Work teams continue to help in Mississippi
By Neill Caldwell*
GULFPORT, Miss. (UMNS) - It gives a whole new meaning to "wrong side of the tracks."
Train tracks run parallel to the beach and the two major roadways along the Mississippi Gulf coast, Highway 90 and Interstate 10. When Hurricane Katrina slammed ashore Aug. 29, the damage above those tracks was significant. But between the slightly elevated railroad tracks and the beach, it was like Katrina's giant hand had scrubbed the ground clean. A huge wall of water pushed in by the storm smashed buildings down to their cement slabs, and when the water receded, it carried the debris back out into the gulf.
When people here say something was "below the tracks," that means it is gone.
Today, most areas don't look much different than they did the day after the storm. But work is happening that will eventually change all that. Local residents and volunteers from all over the nation, including many United Methodist teams, continue to pour in. The church is providing support in many ways, and plans call for building additional warehouses to help the effort.
"It was January before we had drinkable water," says the Rev. Terry Lynn Hilliard, pastor of First United Methodist Church in Pass Christian. "I'm amazed at how unprepared we all were. I lost two cars that were parked 40 miles apart and all my belongings. I had to wade through waist-deep water to get into my in-laws' house."
About a third of the members at First Church have moved to other areas and probably won't be back.
"I'm 65 years old, and I don't ever think I will see it back like it was," says Ed Blakeslee, disaster relief coordinator for the United Methodist Church's Mississippi Annual (regional) Conference.
Warehouses planned
On Highway 49, at a United Methodist Committee on Relief warehouse, several tractor-trailers unload supplies for the relief effort each week. If it's a hot commodity - building materials such as Sheetrock, shingles or insulation, for example - it's gone in a matter of hours. The warehouse also has a food pantry and space to store heavy equipment.
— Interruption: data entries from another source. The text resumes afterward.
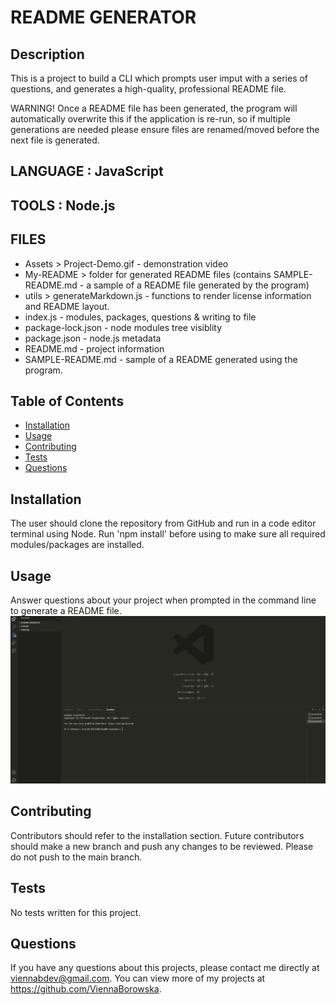 # README GENERATOR

## Description

This is a project to build a CLI which prompts user imput with a series of questions, and generates a high-quality, professional README file.

WARNING!
Once a README file has been generated, the program will automatically overwrite this if the application is re-run, so if multiple generations are needed please ensure files are renamed/moved before the next file is generated.

## LANGUAGE : JavaScript

## TOOLS : Node.js

## FILES

- Assets > Project-Demo.gif - demonstration video
- My-README > folder for generated README files (contains SAMPLE-README.md - a sample of a README file generated by the program)
- utils > generateMarkdown.js - functions to render license information and README layout.
- index.js - modules, packages, questions & writing to file
- package-lock.json - node modules tree visiblity
- package.json - node.js metadata
- README.md - project information
- SAMPLE-README.md - sample of a README generated using the program.

## Table of Contents

- [Installation](#installation)
- [Usage](#usage)
- [Contributing](#contributing)
- [Tests](#tests)
- [Questions](#questions)

## Installation

The user should clone the repository from GitHub and run in a code editor terminal using Node. Run 'npm install' before using to make sure all required modules/packages are installed.

## Usage

Answer questions about your project when prompted in the command line to generate a README file.
<img src="Assets/Project-Demo.gif" alt="Demo video of how to run and use program - visual of app being run in command line and questions being answered, and finally a README file is generated.">

## Contributing

Contributors should refer to the installation section. Future contributors should make a new branch and push any changes to be reviewed. Please do not push to the main branch.

## Tests

No tests written for this project.

## Questions

If you have any questions about this projects, please contact me directly at viennabdev@gmail.com. You can view more of my projects at https://github.com/ViennaBorowska.
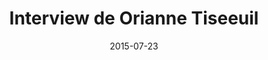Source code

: ---
title: Interview de Orianne Tiseeuil
tags: [Java, JUG Summer Camp]
direct_link: https://java.developpez.com/interview/jugsummercamp2015/orianne-tisseuil/
image: /images/oriannetisseuil.jpg
description: Dans le cadre de la conférence JUG Summer Camp 2015, Orianne Tiseeuil présente son parcours, son implication à l'événement, le mode opératoire pour la sélection des présentations et quelques aspects pratiques.
category: Article
date: 2015-07-23
---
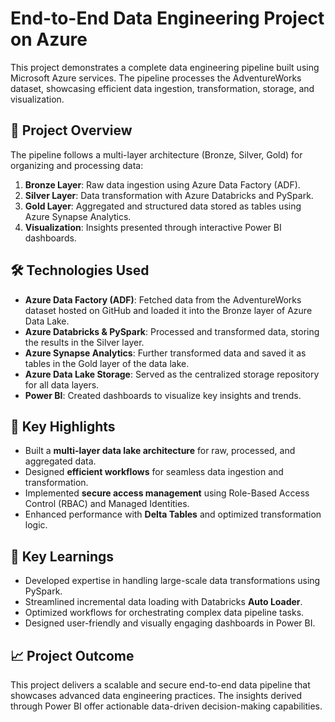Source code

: # End-to-End Data Engineering Project on Azure  

This project demonstrates a complete data engineering pipeline built using Microsoft Azure services. The pipeline processes the AdventureWorks dataset, showcasing efficient data ingestion, transformation, storage, and visualization.  

## 🚀 Project Overview  
The pipeline follows a multi-layer architecture (Bronze, Silver, Gold) for organizing and processing data:  
1. **Bronze Layer**: Raw data ingestion using Azure Data Factory (ADF).  
2. **Silver Layer**: Data transformation with Azure Databricks and PySpark.  
3. **Gold Layer**: Aggregated and structured data stored as tables using Azure Synapse Analytics.  
4. **Visualization**: Insights presented through interactive Power BI dashboards.  

## 🛠️ Technologies Used  
- **Azure Data Factory (ADF)**: Fetched data from the AdventureWorks dataset hosted on GitHub and loaded it into the Bronze layer of Azure Data Lake.  
- **Azure Databricks & PySpark**: Processed and transformed data, storing the results in the Silver layer.  
- **Azure Synapse Analytics**: Further transformed data and saved it as tables in the Gold layer of the data lake.  
- **Azure Data Lake Storage**: Served as the centralized storage repository for all data layers.  
- **Power BI**: Created dashboards to visualize key insights and trends.  

## 🌟 Key Highlights  
- Built a **multi-layer data lake architecture** for raw, processed, and aggregated data.  
- Designed **efficient workflows** for seamless data ingestion and transformation.  
- Implemented **secure access management** using Role-Based Access Control (RBAC) and Managed Identities.  
- Enhanced performance with **Delta Tables** and optimized transformation logic.  

## 🧠 Key Learnings  
- Developed expertise in handling large-scale data transformations using PySpark.  
- Streamlined incremental data loading with Databricks **Auto Loader**.  
- Optimized workflows for orchestrating complex data pipeline tasks.  
- Designed user-friendly and visually engaging dashboards in Power BI.  

## 📈 Project Outcome  
This project delivers a scalable and secure end-to-end data pipeline that showcases advanced data engineering practices. The insights derived through Power BI offer actionable data-driven decision-making capabilities.  
 
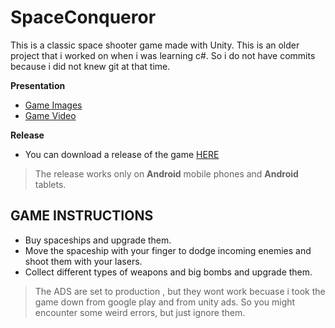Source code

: # SpaceConqueror
This is a classic space shooter game made with Unity.
This is an older project that i worked on when i was learning c#. So i do not have commits because i did not knew git at that time. 

**Presentation**
- [Game Images](https://drive.google.com/drive/folders/14MbMBVRnV72NEpdP_xqmwa5XfzMfW5kH?usp=sharing)
- [Game Video](https://drive.google.com/file/d/1d3te07Bcsh7uxhXyfCA7eqk1niOEdCrk/view?usp=sharing)

**Release**
- You can download a release of the game [HERE](https://github.com/drcipri/SpaceConqueror/releases/tag/v1.3)
> The release works only on **Android** mobile phones and **Android** tablets.

## GAME INSTRUCTIONS
- Buy spaceships and upgrade them.
- Move the spaceship with your finger to dodge incoming enemies and shoot them with your lasers.
- Collect different types of weapons and big bombs and upgrade them.


> The ADS are set to production , but they wont work becuase i took the game down from google play and from unity ads.
> So you might encounter some weird errors, but just ignore them.


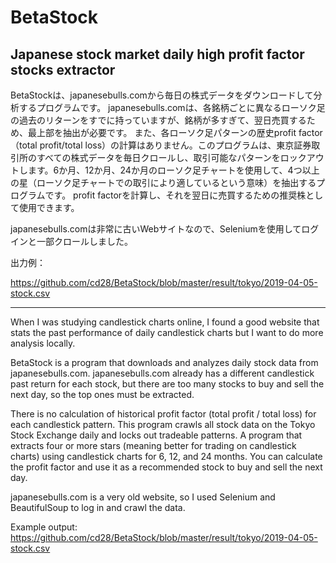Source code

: # BetaStock
Japanese stock market daily high profit factor stocks extractor
----
BetaStockは、japanesebulls.comから毎日の株式データをダウンロードして分析するプログラムです。 japanesebulls.comは、各銘柄ごとに異なるローソク足の過去のリターンをすでに持っていますが、銘柄が多すぎて、翌日売買するため、最上部を抽出が必要です。 また、各ローソク足パターンの歴史profit factor（total profit/total loss）の計算はありません。このプログラムは、東京証券取引所のすべての株式データを毎日クロールし、取引可能なパターンをロックアウトします。6か月、12か月、24か月のローソク足チャートを使用して、4つ以上の星（ローソク足チャートでの取引により適しているという意味）を抽出するプログラムです。 profit factorを計算し、それを翌日に売買するための推奨株として使用できます。

japanesebulls.comは非常に古いWebサイトなので、Seleniumを使用してログインと一部クロールしました。


出力例：

https://github.com/cd28/BetaStock/blob/master/result/tokyo/2019-04-05-stock.csv 

----
When I was studying candlestick charts online, I found a good website that stats the past performance of daily candlestick charts
but I want to do more analysis locally.

BetaStock is a program that downloads and analyzes daily stock data from japanesebulls.com. japanesebulls.com already has a
different candlestick past return for each stock, but there are too many stocks to buy and sell the next day, so the top ones must
be extracted.

There is no calculation of historical profit factor (total profit / total loss) for each candlestick pattern. This program crawls all
stock data on the Tokyo Stock Exchange daily and locks out tradeable patterns. A program that extracts four or more stars
(meaning better for trading on candlestick charts) using candlestick charts for 6, 12, and 24 months. You can calculate the profit
factor and use it as a recommended stock to buy and sell the next day.

japanesebulls.com is a very old website, so I used Selenium and BeautifulSoup to log in and crawl the data.

Example output: https://github.com/cd28/BetaStock/blob/master/result/tokyo/2019-04-05-stock.csv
So far it's the only warehouse in the area, but Blakeslee says the plan is to build three more of these multipurpose buildings, one for each of the conference's four damage zones in southern Mississippi. It will take $200,000 to $300,000 to accomplish that goal.
"The government was not ready for this storm," Blakeslee says. "And I mean all of them: local, state and federal. The organization that stepped forward was the church. Faith-based organizations didn't have a plan; they just did what needed to be done."
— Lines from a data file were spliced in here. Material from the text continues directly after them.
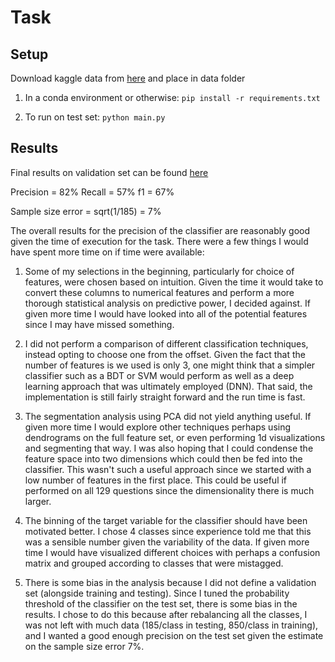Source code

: # Task 
  
## Setup 

Download kaggle data from [here](https://drive.google.com/open?id=1o5ZTT1O173Qr8Ye_2Rx7f_9W37Mhdfq3) and place in data folder

1) In a conda environment or otherwise: `pip install -r requirements.txt`

2) To run on test set: `python main.py` 

## Results 
Final results on validation set can be found [here](http://bit.ly/kaggle_survey_classifier)

Precision = 82%
Recall = 57%
f1 = 67%

Sample size error = sqrt(1/185) = 7%

The overall results for the precision of the classifier are reasonably good given the time of execution for the task. There were a few things I would have spent more time on if time were available:

1) Some of my selections in the beginning, particularly for choice of features, were chosen based on intuition. Given the time it would take to convert these columns to numerical features and perform a more thorough statistical analysis on predictive power,  I decided against. If given more time I would have looked into all of the potential features since I may have missed something. 

2) I did not perform a comparison of different classification techniques, instead opting to choose one from the offset. Given the fact that the number of features is we used is only 3, one might think that a simpler classifier such as a BDT or SVM would perform as well as a deep learning approach that was ultimately employed (DNN). That said, the implementation is still fairly straight forward and the run time is fast.  

3) The segmentation analysis using PCA did not yield anything useful. If given more time I would explore other techniques perhaps using dendrograms on the full feature set, or even performing 1d visualizations and segmenting that way. I was also hoping that I could condense the feature space into two dimensions which could then be fed into the classifier. This wasn't such a useful approach since we started with a low number of features in the first place. This could be useful if performed on all 129 questions since the dimensionality there is much larger.

4) The binning of the target variable for the classifier should have been motivated better. I chose 4 classes since experience told me that this was a sensible number given the variability of the data. If given more time I would have visualized different choices with perhaps a confusion matrix and grouped according to classes that were mistagged. 

5) There is some bias in the analysis because I did not define a validation set (alongside training and testing). Since I tuned the probability threshold of the classifier on the test set, there is some bias in the results. I chose to do this because after rebalancing all the classes, I was not left with much data (185/class in testing, 850/class in training), and I wanted a good enough precision on the test set given the estimate on the sample size error 7%.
Just south of the warehouse at Gateway United Methodist Church, about 10 miles inland, work teams rotate in and out each week. It's become a command post and housing center for volunteer workers. United Methodist work teams crowd just about every inch of free space at Gautier United Methodist Church, just a mile from the coast, where the Family Life Center and several Sunday school classrooms have been turned into living space. Teams are fed three meals a day and sleep on cots, with fabric hung from PVC pipe providing a small level of privacy. No one complains.
Pastor Ron Stanley has been at Gautier for nine years and says he wished his seminary had offered "Katrina 101." "I've learned to roll with the punches," he says. "I grew up on a farm and was able to do just about everything."
Working together
The Mississippi Conference has received thousands of workers since Katrina struck. It has worked to support the local churches, which are providing space for the workers. The conference also has helped provide food, water, housing and other resources, and it has scheduled reconstruction efforts. Churches that were still standing are providing worship space for those that were destroyed, sometimes with a different congregation in each corner of the sanctuary.
Few street signs remain, having been blown or washed away. People have created hand-lettered signs for key intersections, but otherwise locals need to guide work teams out or they'll get hopelessly lost.
In the houses, crews first rip out everything because the mold is so bad. Once down to the framing, the walls, floors and ceilings are reconstructed, and then paint and carpet are added. Unskilled workers are assigned to "clean up," a nice way of saying "mucking out" the destroyed homes. Skilled workers - carpenters, plumbers, roofers - are needed most.
"It's amazing to see how this storm has affected the local churches," says Robert Sharpe, the Seashore District coordinator for disaster response. "The Catholics, the Baptists and the Methodists are all working together."
Sharp says that while UMCOR is not always the first on the scene, it is always the last, being committed to staying until the job is completed long after other denominations and secular groups have packed up and gone home. "The United Methodist Church will still be shining five years from now, when everyone else has pulled out."
Mississippi Annual Conference Volunteers in Mission will go out to annual conference meetings around the denomination this summer to thank United Methodists for their open hearts. They want to do it in person.
Says Hilliard: "We have a lot of payback to do when all this is over."
*Caldwell is a freelance writer based in High Point, N.C.